— Exercise —
Exclude images, then output the remaining data verbatim.

----- Raw data -----

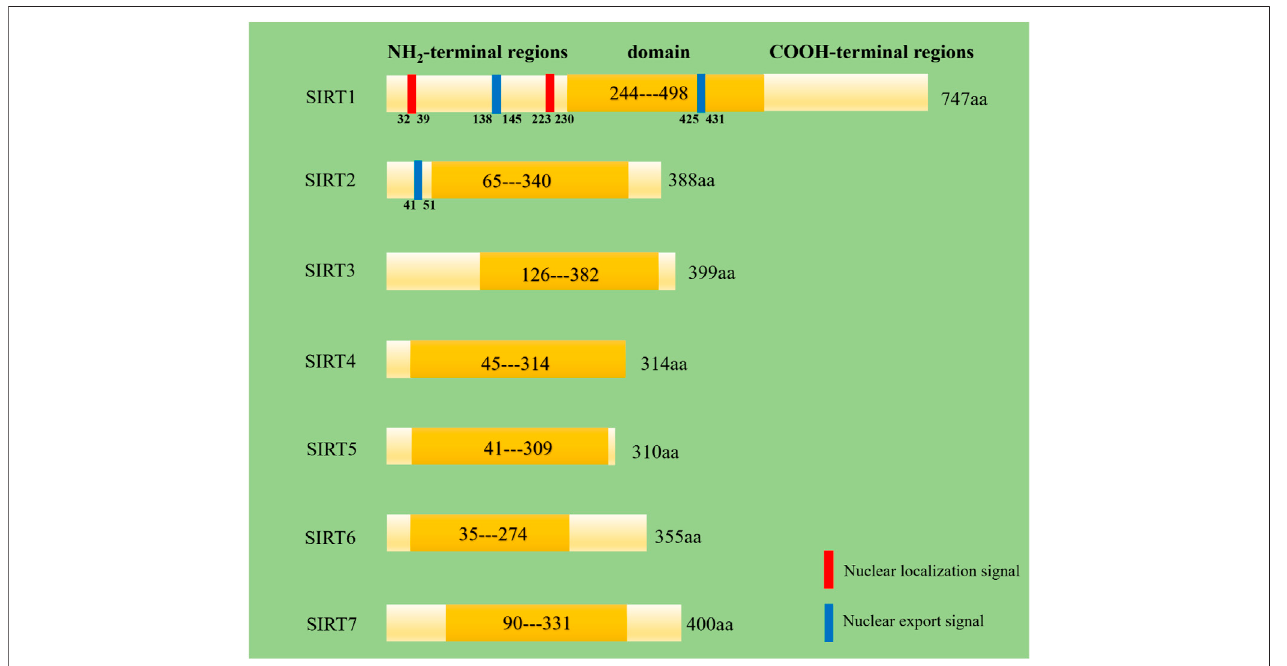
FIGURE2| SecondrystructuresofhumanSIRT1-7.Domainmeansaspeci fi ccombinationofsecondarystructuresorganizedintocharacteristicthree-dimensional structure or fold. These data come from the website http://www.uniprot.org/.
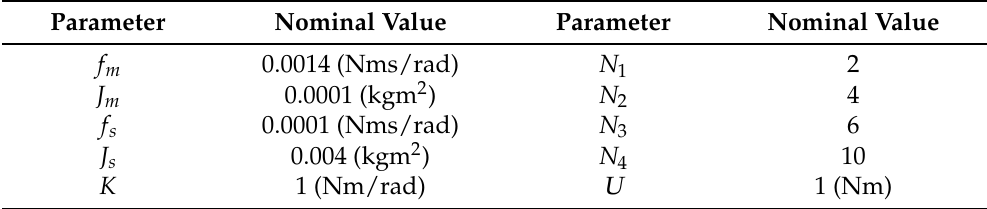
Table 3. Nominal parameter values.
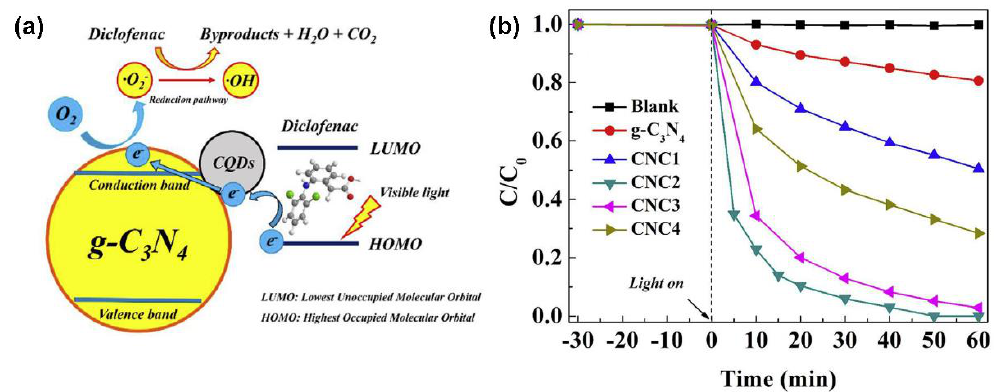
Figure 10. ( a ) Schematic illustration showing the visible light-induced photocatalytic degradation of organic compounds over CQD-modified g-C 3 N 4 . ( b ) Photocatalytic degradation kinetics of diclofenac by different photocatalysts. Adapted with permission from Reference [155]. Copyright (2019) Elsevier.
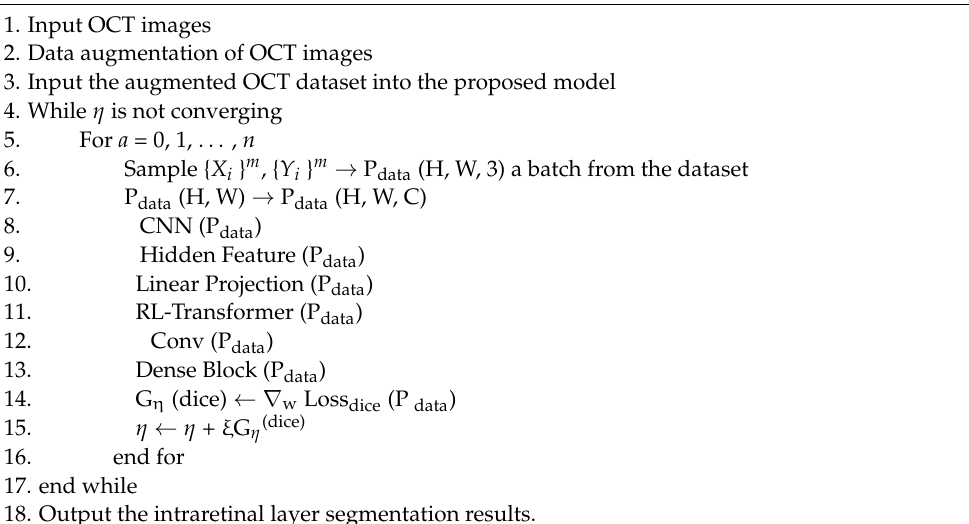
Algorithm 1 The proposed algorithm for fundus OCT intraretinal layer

-----

— Response to the exercise —
FIGURE2| SecondrystructuresofhumanSIRT1-7.Domainmeansaspeci fi ccombinationofsecondarystructuresorganizedintocharacteristicthree-dimensional structure or fold. These data come from the website http://www.uniprot.org/.
Table 3. Nominal parameter values.
Figure 10. ( a ) Schematic illustration showing the visible light-induced photocatalytic degradation of organic compounds over CQD-modified g-C 3 N 4 . ( b ) Photocatalytic degradation kinetics of diclofenac by different photocatalysts. Adapted with permission from Reference [155]. Copyright (2019) Elsevier.
Algorithm 1 The proposed algorithm for fundus OCT intraretinal layer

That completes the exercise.